Encouragingly, the field has recognized these limitations. Work is ongoing to expand marker coverage, systematically screen and optimize panels, and move detection strategies into higher dimensions. High-dimensional analysis depends heavily on advances in multiparameter flow cytometry. By increasing the number of fluorochromes, assays that once required two or three tubes can now be consolidated into a single tube, exponentially increasing the information obtained.

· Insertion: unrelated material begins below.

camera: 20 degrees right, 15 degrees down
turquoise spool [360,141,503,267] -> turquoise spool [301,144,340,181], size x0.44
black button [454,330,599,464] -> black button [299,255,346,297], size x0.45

Ultimately, multidimensional data analysis is the goal of ultramultiparameter flow cytometry, but this will only be achieved gradually, through large-scale data collection, iterative optimization, and algorithmic refinement—similar to the way dimensionality reduction and clustering methods have evolved. Progress will come not in a single step, but through sustained, systematic research.
PART 3
Based on your experience at Lu Daopei Hospital, what are the greatest challenges or most urgent areas for advancement in AML MRD detection? How do you and your team plan to explore and optimize these directions in the future?

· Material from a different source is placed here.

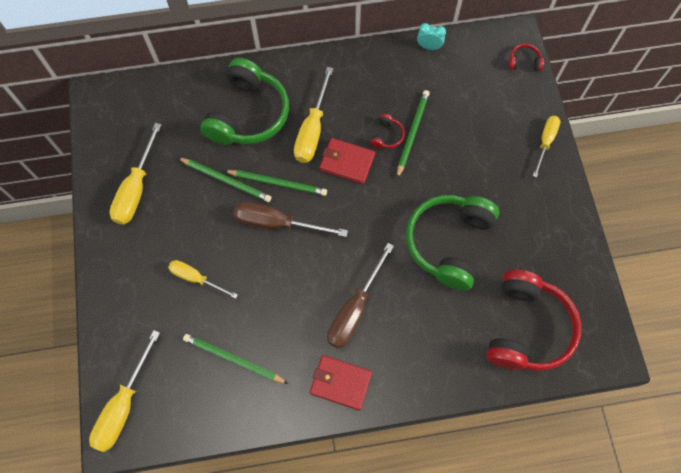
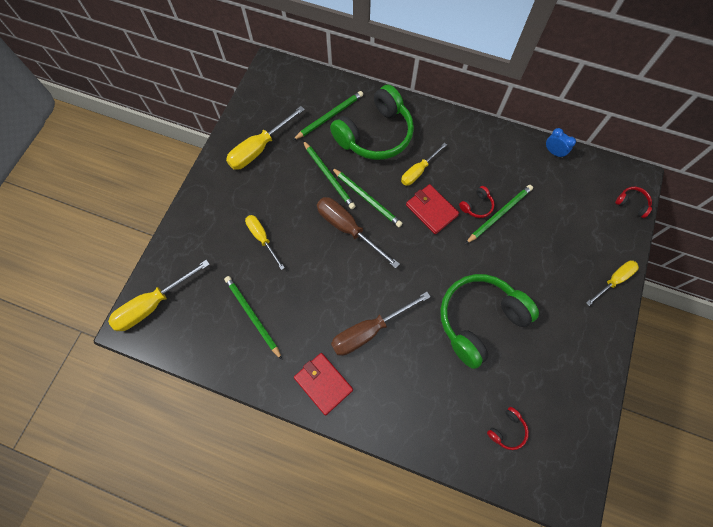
camera: 30 degrees right, 0 degrees up
yellow screwdriver [294,67,333,163] -> yellow screwdriver [401,143,447,186], size x0.65
turquoise clock [417,23,446,50] -> blue clock [546,128,576,158]
red headphones [487,270,582,371] -> red headphones [487,407,529,450], size x0.40
none -> green pencil [293,91,363,140]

Professor Hui Wang: At Lu Daopei Hospital, we continue to pursue in-depth research in AML flow cytometry detection. AML accounts for about half of our daily test volume, which aligns with its relatively high incidence.

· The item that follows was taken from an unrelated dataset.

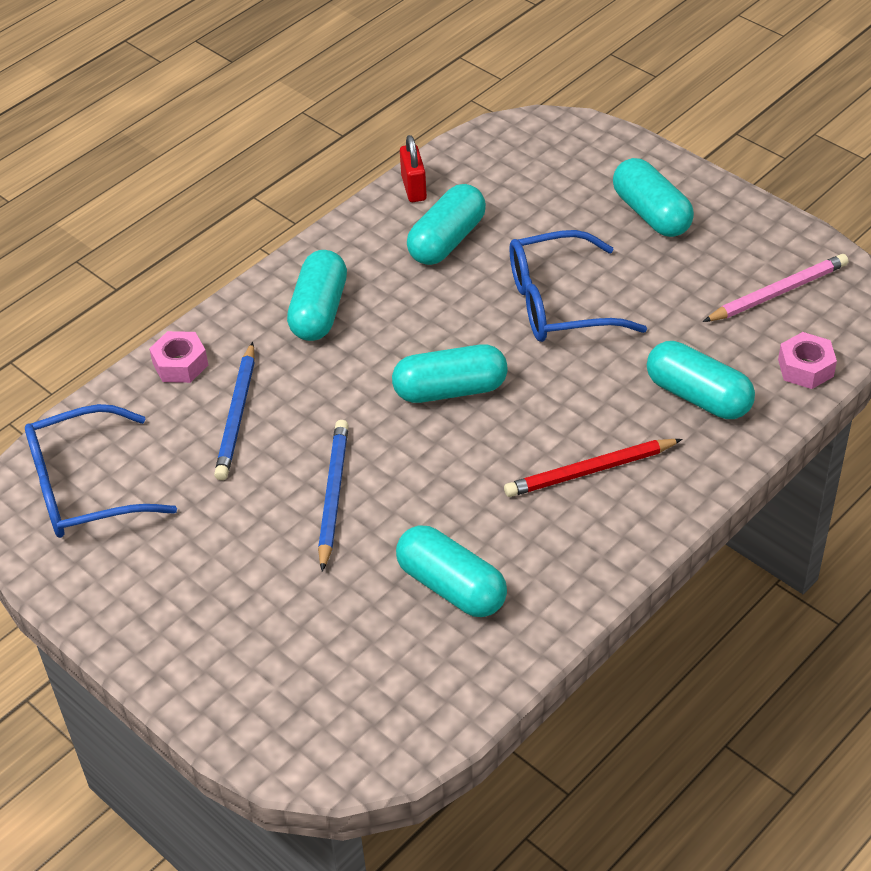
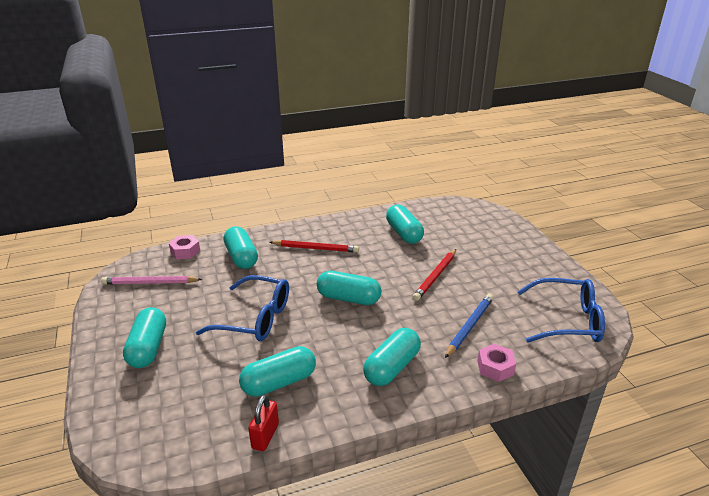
camera: 155 degrees left, 15 degrees down
blue pencil [318,420,349,572] -> red pencil [413,249,456,301]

From a treatment standpoint, unlike T-ALL and B-ALL—where CAR-T therapy has well-established targets—targeted therapies in AML remain largely experimental. Given its high incidence, large sample base, and suboptimal treatment outcomes, AML compels us to keep refining MRD strategies and searching for broader and more effective targets.
Our current focus is twofold: improving the sensitivity of MRD detection and enhancing the identification of leukemic stem cells. These efforts aim to support the development of future CAR-T or other targeted therapies by providing novel targets and research evidence.
To this end, we are pursuing two approaches: continuously adding new markers and designing more efficient panel combinations. Emerging technologies such as mass cytometry and full-spectrum flow cytometry have provided powerful support for high-dimensional panel design, greatly accelerating the advancement of ultramultiparameter detection.
Looking ahead, breakthroughs in AML are likely to come from integrating three dimensions: MRD detection and target screening at the level of leukemic blasts, identification of leukemic stem cells, and comprehensive analysis of the immune microenvironment. The ultimate goal is to create multiparameter, individualized diagnostic and therapeutic strategies. Given the marked heterogeneity of antigen expression in AML patients, future practice may involve grouping patients by immunophenotypic features to achieve truly personalized therapy.
Expert Profile
Professor Hui Wang Vice President, Beijing Lu Daopei Hematology Institute Deputy Director, Department of Laboratory Medicine (Vice President–level), Hebei Yanda Lu Daopei Hospital / Beijing Lu Daopei Hospital
Professor Wang has more than 24 years of experience in flow cytometry and hematology diagnostics. She serves as Editorial Board Member of the Chinese Journal of Laboratory Medicine, Youth Editorial Board Member of the Chinese Journal of Hematology, Chair of the Flow Cytometry Committee of the Chinese Association of Integrative Medicine, Vice Chair of the Hematology Diagnostic Committee of the Chinese Association of Medical Education, and Vice President of the Beijing Society of Laboratory Medicine, among over 20 academic positions.
She holds 10 Chinese invention patents and 2 U.S. invention patents. As corresponding author, she has published six national expert consensus statements on flow cytometry and co-authored nine others. She has also published more than 60 papers in SCI-indexed and core journals as first or corresponding author.